Ciò premesso, sul piano normativo, l'art. 1, comma 649, l. n. 147/13 ha, infine, stabilito che "nella determinazione della superficie assoggettabile alla TARI non si tiene conto di quella parte di essa dove si formano, in via continuativa e prevalente, rifiuti speciali, al cui smaltimento sono tenuti a provvedere a proprie spese i relativi produttori, a condizione che ne dimostrino l'avvenuto trattamento in conformità alla normativa vigente".
Questa Corte ha già statuito che, per effetto dell'art. 17, comma terzo, della legge 24 aprile 1998, n. 128, che ha abrogato l'art. 39 della legge 26 febbraio 1994, n. 146, è venuta meno l'assimilazione ope legis ai rifiuti urbani di quelli provenienti dalle attività artigianali, commerciali e di servizi, purché aventi una composizione merceologica analoga a quella urbana, secondo i dettagli tecnici contenuti nella deliberazione CIPE del 27 luglio 1984, con la conseguenza che è divenuto pienamente operante l'art. 21, comma 2, lettera g), del d.lgs. 5 febbraio 1997, n. 22, che ha attribuito ai Comuni la facoltà di assimilare o meno ai rifiuti urbani quelli derivanti dalle attività economiche.

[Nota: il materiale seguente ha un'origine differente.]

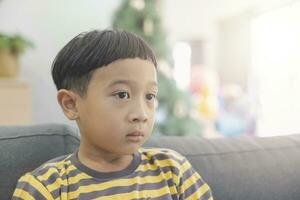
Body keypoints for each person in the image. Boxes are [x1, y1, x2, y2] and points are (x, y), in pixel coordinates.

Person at [12, 29, 213, 200]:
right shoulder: (45, 187)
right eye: (122, 94)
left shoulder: (174, 170)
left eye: (150, 96)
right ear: (71, 104)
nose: (141, 114)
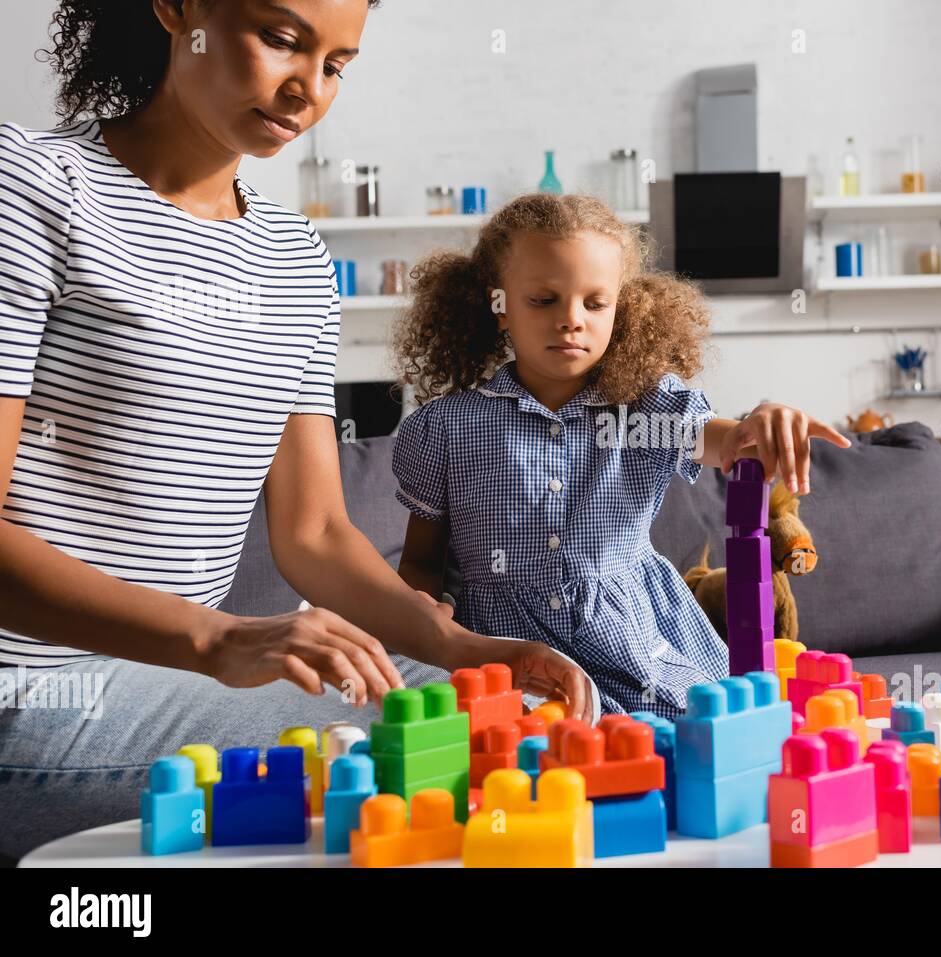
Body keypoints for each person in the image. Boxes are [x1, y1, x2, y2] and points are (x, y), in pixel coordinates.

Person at [0, 0, 589, 863]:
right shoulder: (34, 189)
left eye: (337, 64)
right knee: (463, 758)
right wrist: (220, 636)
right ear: (178, 9)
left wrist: (456, 643)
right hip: (37, 697)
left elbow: (313, 534)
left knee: (518, 718)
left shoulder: (295, 260)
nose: (306, 89)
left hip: (186, 681)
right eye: (280, 38)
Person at [391, 193, 852, 717]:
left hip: (635, 639)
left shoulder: (647, 408)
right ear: (496, 306)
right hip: (507, 652)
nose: (571, 320)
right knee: (528, 765)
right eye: (543, 299)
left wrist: (763, 418)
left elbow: (725, 440)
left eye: (595, 302)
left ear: (620, 309)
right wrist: (424, 650)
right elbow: (421, 563)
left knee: (689, 745)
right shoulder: (446, 427)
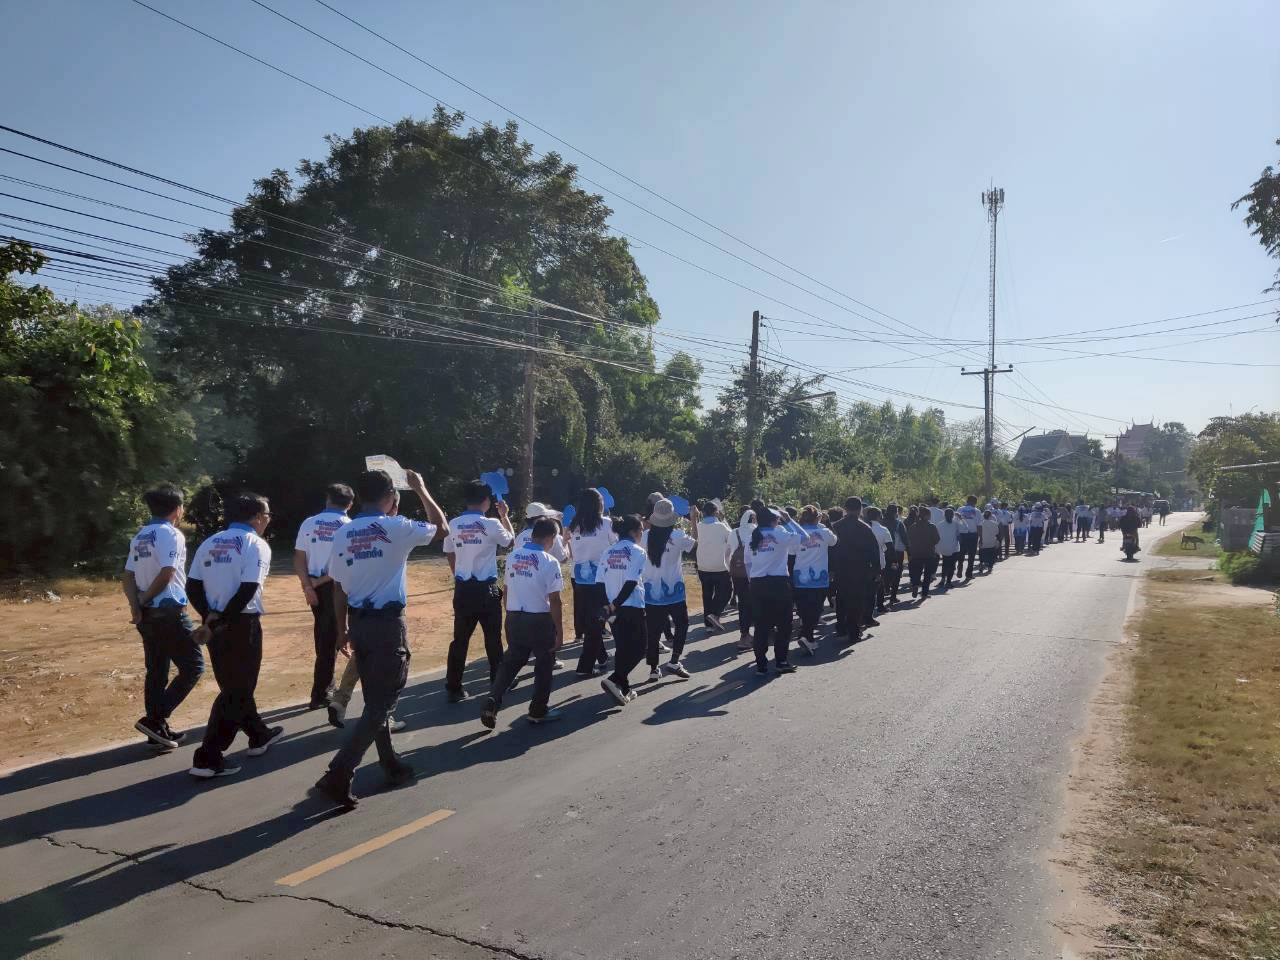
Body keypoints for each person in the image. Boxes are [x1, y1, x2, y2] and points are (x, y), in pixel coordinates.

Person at [312, 468, 447, 810]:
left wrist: (342, 629)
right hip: (387, 626)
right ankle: (339, 772)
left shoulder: (343, 532)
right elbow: (441, 528)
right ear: (390, 497)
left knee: (375, 699)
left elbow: (338, 587)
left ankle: (389, 763)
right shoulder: (396, 527)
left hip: (359, 622)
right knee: (382, 703)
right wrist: (421, 489)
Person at [186, 492, 280, 779]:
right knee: (237, 689)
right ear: (257, 517)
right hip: (240, 623)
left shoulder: (210, 542)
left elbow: (192, 586)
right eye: (267, 515)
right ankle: (208, 757)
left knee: (234, 684)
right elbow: (248, 588)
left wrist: (210, 616)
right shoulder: (256, 544)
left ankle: (258, 734)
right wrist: (223, 618)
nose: (268, 520)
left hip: (214, 623)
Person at [123, 485, 205, 750]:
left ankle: (157, 731)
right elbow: (167, 573)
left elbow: (128, 576)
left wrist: (136, 606)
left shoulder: (141, 535)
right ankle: (155, 719)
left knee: (157, 671)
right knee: (193, 667)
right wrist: (144, 600)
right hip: (169, 613)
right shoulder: (171, 534)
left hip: (146, 616)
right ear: (177, 509)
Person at [480, 517, 566, 729]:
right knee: (544, 665)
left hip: (514, 616)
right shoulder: (549, 561)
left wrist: (509, 614)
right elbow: (555, 600)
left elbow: (507, 589)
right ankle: (538, 710)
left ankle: (493, 699)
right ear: (551, 538)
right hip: (539, 619)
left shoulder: (513, 556)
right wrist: (559, 630)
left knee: (510, 663)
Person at [442, 480, 514, 703]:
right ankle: (498, 683)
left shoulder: (453, 523)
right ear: (486, 501)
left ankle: (454, 687)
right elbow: (510, 541)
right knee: (493, 639)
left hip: (463, 588)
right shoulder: (491, 524)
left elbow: (449, 551)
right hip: (486, 590)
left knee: (460, 640)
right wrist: (505, 516)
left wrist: (457, 572)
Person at [294, 483, 355, 712]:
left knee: (323, 635)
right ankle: (321, 693)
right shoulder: (349, 526)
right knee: (331, 639)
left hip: (314, 587)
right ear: (350, 504)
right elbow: (346, 563)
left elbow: (299, 557)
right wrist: (317, 583)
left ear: (328, 499)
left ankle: (325, 687)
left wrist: (308, 586)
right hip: (336, 586)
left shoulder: (309, 523)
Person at [744, 500, 804, 675]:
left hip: (757, 583)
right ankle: (781, 661)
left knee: (761, 625)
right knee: (784, 624)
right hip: (778, 583)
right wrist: (789, 520)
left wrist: (751, 581)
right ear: (774, 520)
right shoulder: (781, 533)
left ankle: (761, 665)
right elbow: (804, 537)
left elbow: (748, 563)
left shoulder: (752, 536)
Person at [641, 498, 697, 681]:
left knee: (653, 631)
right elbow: (695, 544)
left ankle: (653, 669)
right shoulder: (678, 536)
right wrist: (694, 519)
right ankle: (674, 661)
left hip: (651, 592)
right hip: (675, 592)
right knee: (682, 625)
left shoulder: (645, 536)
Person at [598, 515, 648, 706]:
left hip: (612, 607)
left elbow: (599, 582)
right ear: (633, 532)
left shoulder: (608, 551)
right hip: (631, 605)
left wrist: (607, 605)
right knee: (640, 647)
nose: (642, 533)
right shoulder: (638, 551)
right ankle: (616, 679)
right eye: (641, 530)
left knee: (622, 647)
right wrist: (616, 604)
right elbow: (631, 581)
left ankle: (624, 688)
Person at [566, 488, 615, 676]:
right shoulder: (606, 523)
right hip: (601, 579)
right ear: (598, 504)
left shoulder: (574, 525)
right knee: (598, 621)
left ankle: (601, 657)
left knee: (592, 621)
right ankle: (584, 666)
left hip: (580, 579)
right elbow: (615, 544)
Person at [829, 497, 881, 641]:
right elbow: (874, 550)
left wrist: (831, 569)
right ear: (860, 510)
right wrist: (876, 570)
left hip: (841, 568)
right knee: (857, 600)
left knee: (841, 598)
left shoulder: (836, 526)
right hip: (860, 569)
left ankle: (841, 627)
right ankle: (853, 631)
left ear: (845, 509)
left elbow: (830, 549)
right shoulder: (865, 528)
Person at [792, 505, 838, 654]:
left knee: (804, 608)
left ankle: (807, 636)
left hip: (800, 576)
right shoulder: (824, 532)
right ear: (818, 518)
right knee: (816, 609)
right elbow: (834, 541)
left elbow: (791, 552)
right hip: (819, 577)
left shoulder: (795, 533)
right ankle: (806, 636)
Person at [692, 499, 734, 632]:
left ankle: (709, 625)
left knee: (707, 594)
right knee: (726, 592)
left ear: (703, 513)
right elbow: (732, 538)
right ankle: (715, 614)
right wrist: (723, 519)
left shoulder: (698, 526)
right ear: (716, 512)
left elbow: (694, 540)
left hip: (703, 566)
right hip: (720, 566)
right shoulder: (721, 526)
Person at [729, 509, 755, 652]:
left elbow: (728, 552)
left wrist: (729, 569)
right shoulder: (757, 531)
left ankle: (744, 633)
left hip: (738, 573)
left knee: (743, 604)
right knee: (754, 603)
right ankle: (750, 636)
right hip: (753, 573)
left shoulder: (735, 532)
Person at [905, 505, 940, 599]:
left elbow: (909, 539)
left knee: (916, 571)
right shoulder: (931, 526)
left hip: (916, 553)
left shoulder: (913, 526)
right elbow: (937, 539)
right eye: (929, 515)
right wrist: (930, 543)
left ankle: (915, 584)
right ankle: (924, 593)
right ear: (926, 516)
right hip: (929, 553)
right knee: (927, 574)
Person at [863, 506, 892, 614]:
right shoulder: (883, 529)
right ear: (879, 517)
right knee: (879, 585)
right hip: (879, 562)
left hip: (863, 562)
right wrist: (893, 561)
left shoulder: (862, 527)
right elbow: (890, 547)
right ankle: (879, 606)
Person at [882, 503, 908, 607]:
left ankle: (885, 589)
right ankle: (893, 596)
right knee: (896, 573)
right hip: (897, 552)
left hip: (884, 552)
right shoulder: (898, 523)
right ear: (895, 513)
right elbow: (904, 538)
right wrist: (909, 550)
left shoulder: (881, 523)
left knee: (885, 571)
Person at [955, 495, 981, 581]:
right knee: (971, 555)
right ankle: (969, 574)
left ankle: (960, 567)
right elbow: (979, 525)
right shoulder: (977, 511)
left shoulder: (960, 509)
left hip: (962, 534)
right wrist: (980, 537)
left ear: (967, 501)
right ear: (975, 502)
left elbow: (956, 522)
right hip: (973, 534)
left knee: (961, 553)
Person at [935, 506, 961, 589]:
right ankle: (947, 581)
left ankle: (945, 580)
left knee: (947, 564)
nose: (950, 516)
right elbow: (966, 529)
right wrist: (961, 519)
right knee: (950, 565)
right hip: (950, 549)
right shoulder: (955, 524)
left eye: (951, 515)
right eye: (949, 515)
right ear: (945, 515)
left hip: (949, 548)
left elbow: (936, 537)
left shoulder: (940, 524)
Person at [978, 509, 1000, 574]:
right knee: (991, 555)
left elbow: (979, 533)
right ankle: (990, 567)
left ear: (983, 516)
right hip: (991, 542)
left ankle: (981, 564)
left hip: (983, 541)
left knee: (982, 554)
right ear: (991, 516)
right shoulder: (994, 523)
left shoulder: (980, 523)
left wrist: (980, 540)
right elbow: (997, 532)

Con l'entrata in vigore del D.Lgs. 5 febbraio 1997, n. 22, e quindi a partire da tale annualità d'imposta, era stato restituito ai comuni (Cass. nn. 18303/2004, 18382/2004) il potere di assimilare ai rifiuti urbani ordinari alcune categorie di rifiuti speciali, anche "per qualità e quantità" (art. 21, comma 2, lett. g). Il citato art. 21 consentiva l'assimilazione per qualità e quantità dei rifiuti speciali non pericolosi ai rifiuti urbani ai fini della raccolta e dello smaltimento sulla base dei criteri fissati dallo Stato con Delib. CC. 27 luglio 1984 (punto 1.1.1. lett. a), laddove erano indicati tra i rifiuti assimilabili agli urbani gli imballaggi in genere. Ma dall'esame del Titolo 2^ del decreto Ronchi si ricava che i rifiuti di imballaggio costituiscono oggetto di un regime speciale rispetto a quello dei rifiuti in genere, regime caratterizzato essenzialmente dalla attribuzione ai produttori ed agli utilizzatori della loro "gestione" (termine che comprende tutte le fasi, dalla raccolta allo smaltimento) (art. 38 cit.);ciò vale in assoluto per gli imballaggi terziari, per i quali è stabilito il divieto di immissione nel normale circuito di raccolta dei rifiuti urbani, cioè, in sostanza, il divieto di assoggettamento al regime di privativa comunale, mentre per gli imballaggi secondari è ammessa solo la raccolta differenziata da parte dei commercianti al dettaglio che non li abbiano restituiti agli utilizzatori (art. 43).